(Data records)
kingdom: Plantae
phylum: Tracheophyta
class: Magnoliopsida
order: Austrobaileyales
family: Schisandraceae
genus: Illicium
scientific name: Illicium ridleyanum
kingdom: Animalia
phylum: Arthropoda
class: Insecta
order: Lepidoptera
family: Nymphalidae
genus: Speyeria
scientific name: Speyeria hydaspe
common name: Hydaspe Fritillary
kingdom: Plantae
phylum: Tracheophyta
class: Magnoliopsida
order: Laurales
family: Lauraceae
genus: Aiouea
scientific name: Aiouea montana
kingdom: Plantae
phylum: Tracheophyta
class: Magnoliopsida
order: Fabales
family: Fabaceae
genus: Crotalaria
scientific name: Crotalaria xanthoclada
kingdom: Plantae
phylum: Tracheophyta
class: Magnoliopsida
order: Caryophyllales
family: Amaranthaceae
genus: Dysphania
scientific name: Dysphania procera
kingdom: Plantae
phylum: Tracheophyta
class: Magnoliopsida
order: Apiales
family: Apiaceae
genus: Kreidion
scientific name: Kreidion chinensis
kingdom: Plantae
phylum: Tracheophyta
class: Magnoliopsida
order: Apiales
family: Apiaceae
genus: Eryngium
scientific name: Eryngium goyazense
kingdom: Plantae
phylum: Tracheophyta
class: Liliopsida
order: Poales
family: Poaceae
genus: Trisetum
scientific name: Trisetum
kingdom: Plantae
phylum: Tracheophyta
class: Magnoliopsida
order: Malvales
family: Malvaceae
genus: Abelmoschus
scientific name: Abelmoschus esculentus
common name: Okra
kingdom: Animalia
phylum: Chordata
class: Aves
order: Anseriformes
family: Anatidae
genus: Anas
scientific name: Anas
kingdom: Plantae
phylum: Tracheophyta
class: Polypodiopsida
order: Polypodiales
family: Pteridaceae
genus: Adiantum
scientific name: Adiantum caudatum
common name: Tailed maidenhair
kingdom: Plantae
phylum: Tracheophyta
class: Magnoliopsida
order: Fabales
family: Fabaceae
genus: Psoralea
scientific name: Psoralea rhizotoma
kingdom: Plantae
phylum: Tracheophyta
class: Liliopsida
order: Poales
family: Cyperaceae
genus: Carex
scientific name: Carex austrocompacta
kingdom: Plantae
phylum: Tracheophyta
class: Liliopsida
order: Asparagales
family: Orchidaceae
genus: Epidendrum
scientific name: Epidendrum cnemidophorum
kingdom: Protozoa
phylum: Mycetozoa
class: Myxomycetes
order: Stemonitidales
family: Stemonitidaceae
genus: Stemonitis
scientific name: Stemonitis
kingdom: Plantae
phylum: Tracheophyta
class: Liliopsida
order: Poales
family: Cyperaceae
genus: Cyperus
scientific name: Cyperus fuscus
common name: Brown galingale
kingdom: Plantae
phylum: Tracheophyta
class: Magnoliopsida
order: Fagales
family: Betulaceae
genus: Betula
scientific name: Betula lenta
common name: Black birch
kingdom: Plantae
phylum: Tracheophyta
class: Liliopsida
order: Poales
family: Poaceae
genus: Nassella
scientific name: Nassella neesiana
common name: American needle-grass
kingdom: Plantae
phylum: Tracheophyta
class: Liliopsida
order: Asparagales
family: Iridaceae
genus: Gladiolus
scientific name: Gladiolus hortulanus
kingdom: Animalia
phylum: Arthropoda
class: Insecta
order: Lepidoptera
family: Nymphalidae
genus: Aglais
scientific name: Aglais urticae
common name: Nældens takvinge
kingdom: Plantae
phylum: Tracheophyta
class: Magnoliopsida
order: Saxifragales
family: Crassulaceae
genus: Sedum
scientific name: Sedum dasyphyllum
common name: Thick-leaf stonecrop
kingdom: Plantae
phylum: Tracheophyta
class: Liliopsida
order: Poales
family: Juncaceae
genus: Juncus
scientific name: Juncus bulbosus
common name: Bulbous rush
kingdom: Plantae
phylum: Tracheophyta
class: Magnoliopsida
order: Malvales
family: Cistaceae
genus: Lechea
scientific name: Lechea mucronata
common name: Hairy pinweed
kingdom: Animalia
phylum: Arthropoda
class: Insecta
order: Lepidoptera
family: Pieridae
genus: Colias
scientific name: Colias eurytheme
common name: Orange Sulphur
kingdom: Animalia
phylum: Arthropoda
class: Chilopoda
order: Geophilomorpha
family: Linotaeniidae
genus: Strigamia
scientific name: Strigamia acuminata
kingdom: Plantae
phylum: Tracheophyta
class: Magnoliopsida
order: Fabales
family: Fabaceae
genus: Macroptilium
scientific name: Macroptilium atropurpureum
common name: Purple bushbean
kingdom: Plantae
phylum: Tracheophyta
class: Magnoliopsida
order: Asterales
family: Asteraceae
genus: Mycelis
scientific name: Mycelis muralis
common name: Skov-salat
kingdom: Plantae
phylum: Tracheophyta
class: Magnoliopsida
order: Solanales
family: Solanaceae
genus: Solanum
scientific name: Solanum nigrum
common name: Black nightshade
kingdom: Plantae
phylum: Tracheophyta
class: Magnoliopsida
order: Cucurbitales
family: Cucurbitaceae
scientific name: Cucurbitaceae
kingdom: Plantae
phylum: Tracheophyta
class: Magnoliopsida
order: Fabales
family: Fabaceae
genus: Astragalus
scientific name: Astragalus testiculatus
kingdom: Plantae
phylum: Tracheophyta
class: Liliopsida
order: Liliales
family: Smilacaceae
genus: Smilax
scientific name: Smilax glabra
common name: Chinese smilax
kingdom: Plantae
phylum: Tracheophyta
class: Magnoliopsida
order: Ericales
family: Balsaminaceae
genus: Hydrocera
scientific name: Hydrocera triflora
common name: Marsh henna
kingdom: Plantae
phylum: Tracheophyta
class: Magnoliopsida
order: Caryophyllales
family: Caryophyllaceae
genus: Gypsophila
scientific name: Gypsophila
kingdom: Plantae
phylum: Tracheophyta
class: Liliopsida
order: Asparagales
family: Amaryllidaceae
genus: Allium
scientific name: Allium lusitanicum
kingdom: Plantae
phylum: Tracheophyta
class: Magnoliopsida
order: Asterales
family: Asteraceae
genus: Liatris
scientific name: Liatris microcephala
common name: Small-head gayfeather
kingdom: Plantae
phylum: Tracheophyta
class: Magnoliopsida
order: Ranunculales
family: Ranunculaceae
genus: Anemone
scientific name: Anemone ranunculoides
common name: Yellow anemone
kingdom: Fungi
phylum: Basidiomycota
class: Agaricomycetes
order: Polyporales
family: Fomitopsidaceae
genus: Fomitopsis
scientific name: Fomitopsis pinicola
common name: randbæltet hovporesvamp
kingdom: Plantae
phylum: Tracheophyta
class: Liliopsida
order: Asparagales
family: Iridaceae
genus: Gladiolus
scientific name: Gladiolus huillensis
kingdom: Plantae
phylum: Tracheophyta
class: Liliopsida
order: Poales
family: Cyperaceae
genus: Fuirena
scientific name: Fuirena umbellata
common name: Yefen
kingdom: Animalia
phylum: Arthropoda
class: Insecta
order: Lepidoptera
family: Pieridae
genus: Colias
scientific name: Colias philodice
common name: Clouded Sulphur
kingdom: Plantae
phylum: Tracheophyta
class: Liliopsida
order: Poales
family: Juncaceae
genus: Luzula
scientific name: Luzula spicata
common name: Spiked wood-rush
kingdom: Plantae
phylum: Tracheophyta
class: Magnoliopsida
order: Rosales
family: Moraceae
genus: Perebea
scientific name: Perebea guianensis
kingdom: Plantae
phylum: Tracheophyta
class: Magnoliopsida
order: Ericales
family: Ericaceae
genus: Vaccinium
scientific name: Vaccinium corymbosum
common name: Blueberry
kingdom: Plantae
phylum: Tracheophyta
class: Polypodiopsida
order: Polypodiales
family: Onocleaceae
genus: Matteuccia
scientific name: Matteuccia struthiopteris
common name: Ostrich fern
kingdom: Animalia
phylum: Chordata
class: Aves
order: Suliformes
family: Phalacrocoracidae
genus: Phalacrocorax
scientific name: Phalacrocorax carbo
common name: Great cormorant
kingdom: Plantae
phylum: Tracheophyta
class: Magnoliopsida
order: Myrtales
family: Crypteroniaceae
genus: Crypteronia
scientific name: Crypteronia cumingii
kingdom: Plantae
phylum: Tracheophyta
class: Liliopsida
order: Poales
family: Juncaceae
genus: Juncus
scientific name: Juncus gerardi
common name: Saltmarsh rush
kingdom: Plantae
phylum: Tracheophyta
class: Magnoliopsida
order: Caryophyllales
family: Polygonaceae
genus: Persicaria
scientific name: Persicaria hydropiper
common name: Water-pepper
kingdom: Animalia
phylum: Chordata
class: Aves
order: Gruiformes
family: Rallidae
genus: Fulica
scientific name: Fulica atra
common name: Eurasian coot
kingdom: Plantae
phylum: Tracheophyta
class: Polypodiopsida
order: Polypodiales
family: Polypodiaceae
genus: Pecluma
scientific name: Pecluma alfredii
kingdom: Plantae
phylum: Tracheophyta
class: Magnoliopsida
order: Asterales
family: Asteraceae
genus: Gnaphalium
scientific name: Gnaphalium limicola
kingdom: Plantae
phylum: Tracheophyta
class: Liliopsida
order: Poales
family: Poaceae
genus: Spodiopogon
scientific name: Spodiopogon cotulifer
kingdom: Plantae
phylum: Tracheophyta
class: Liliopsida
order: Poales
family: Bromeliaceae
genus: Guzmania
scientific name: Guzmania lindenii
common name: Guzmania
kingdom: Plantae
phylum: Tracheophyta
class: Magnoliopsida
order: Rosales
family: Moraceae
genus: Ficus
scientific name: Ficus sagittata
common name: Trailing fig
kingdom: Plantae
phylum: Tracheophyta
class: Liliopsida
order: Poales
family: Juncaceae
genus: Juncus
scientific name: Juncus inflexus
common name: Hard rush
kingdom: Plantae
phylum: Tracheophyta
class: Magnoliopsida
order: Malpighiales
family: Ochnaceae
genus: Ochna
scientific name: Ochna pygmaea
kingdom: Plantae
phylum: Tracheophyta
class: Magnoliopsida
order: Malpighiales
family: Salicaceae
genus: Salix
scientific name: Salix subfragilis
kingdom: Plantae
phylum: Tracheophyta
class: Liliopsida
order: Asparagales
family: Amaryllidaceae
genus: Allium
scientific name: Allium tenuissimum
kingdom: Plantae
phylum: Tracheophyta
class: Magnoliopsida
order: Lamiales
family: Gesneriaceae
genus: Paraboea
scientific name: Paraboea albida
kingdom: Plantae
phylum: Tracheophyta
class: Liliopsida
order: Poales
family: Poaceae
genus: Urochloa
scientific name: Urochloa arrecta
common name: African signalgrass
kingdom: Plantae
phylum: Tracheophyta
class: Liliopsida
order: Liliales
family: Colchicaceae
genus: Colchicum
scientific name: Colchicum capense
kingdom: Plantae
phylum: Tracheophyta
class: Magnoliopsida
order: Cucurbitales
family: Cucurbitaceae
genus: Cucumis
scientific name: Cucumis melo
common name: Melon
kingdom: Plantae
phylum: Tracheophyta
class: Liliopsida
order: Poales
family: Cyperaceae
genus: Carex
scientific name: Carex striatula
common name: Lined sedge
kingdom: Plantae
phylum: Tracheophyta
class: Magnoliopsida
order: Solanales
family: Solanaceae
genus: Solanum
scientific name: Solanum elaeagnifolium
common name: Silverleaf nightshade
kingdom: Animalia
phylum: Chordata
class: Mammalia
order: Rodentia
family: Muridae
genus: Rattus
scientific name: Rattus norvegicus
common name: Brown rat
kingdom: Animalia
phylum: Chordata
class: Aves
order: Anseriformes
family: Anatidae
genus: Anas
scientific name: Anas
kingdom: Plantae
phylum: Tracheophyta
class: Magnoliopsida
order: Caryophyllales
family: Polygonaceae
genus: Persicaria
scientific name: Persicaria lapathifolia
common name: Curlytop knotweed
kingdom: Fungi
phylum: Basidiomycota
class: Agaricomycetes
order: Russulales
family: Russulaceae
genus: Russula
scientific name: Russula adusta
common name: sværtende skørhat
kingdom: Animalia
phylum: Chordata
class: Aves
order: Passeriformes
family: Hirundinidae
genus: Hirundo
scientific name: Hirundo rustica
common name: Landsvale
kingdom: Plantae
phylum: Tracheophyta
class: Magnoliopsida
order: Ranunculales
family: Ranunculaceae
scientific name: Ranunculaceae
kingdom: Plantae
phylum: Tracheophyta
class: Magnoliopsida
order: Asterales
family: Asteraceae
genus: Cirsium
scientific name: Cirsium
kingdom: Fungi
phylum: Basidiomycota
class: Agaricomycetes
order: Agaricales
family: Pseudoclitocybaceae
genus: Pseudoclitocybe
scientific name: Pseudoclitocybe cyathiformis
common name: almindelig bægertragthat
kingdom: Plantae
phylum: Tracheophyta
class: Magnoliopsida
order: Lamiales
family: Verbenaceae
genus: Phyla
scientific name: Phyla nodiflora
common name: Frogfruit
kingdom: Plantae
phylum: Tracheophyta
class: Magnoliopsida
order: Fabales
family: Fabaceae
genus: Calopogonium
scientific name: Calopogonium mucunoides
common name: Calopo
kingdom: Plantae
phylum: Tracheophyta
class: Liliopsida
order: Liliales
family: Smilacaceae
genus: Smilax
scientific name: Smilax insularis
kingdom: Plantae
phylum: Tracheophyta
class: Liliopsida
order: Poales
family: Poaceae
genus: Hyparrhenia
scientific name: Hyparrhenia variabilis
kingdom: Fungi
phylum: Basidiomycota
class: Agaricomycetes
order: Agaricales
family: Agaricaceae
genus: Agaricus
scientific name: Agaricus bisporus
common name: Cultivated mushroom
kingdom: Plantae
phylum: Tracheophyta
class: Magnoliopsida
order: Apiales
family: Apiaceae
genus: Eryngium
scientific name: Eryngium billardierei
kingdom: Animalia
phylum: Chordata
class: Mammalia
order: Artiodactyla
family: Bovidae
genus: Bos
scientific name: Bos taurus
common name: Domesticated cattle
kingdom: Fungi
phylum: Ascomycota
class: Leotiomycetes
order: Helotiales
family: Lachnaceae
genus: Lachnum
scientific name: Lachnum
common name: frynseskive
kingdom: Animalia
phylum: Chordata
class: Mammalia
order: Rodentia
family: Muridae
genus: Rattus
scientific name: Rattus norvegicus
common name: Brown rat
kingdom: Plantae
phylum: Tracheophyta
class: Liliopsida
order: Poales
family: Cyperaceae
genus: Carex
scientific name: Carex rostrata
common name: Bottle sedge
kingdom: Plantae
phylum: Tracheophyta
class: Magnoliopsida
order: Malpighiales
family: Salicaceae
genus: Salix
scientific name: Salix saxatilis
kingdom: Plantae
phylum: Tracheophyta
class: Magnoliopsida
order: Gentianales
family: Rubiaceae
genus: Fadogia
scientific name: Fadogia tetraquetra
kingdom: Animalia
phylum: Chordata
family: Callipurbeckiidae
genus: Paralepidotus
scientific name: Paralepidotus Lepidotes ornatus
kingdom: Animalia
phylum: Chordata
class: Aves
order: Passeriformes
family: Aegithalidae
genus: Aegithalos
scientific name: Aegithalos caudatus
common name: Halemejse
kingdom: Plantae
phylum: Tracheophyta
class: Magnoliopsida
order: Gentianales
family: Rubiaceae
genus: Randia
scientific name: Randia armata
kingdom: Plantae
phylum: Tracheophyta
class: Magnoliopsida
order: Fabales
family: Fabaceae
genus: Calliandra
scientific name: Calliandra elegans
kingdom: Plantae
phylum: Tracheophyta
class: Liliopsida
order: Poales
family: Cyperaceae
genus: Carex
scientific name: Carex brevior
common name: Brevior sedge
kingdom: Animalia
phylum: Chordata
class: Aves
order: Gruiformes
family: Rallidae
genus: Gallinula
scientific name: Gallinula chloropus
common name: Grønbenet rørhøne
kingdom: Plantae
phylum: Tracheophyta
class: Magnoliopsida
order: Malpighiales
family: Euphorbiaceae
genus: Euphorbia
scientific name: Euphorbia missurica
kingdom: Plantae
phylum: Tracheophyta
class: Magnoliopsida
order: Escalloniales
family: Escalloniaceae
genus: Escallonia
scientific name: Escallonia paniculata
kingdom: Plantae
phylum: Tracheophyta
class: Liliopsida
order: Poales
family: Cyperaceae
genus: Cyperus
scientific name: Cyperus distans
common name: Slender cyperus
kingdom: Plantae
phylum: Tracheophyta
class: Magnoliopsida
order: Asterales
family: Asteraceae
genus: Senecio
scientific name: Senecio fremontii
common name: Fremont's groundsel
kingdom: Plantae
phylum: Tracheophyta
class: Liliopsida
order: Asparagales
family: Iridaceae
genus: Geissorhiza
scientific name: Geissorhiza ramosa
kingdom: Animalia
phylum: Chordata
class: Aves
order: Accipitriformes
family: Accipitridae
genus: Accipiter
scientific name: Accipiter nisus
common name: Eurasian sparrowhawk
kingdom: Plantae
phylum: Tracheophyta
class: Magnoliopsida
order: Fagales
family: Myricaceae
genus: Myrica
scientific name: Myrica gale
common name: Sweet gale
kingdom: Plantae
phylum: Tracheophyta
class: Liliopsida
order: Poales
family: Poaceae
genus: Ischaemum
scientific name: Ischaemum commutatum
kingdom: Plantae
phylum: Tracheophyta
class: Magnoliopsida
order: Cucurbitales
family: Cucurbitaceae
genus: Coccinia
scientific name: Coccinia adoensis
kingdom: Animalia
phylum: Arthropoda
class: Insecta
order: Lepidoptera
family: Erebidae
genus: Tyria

- **Given instruction**
Extract each line of the records above that contains the string "Allium". Treat the match as case-sensitive.

- **Solution**
genus: Allium
scientific name: Allium lusitanicum
genus: Allium
scientific name: Allium tenuissimum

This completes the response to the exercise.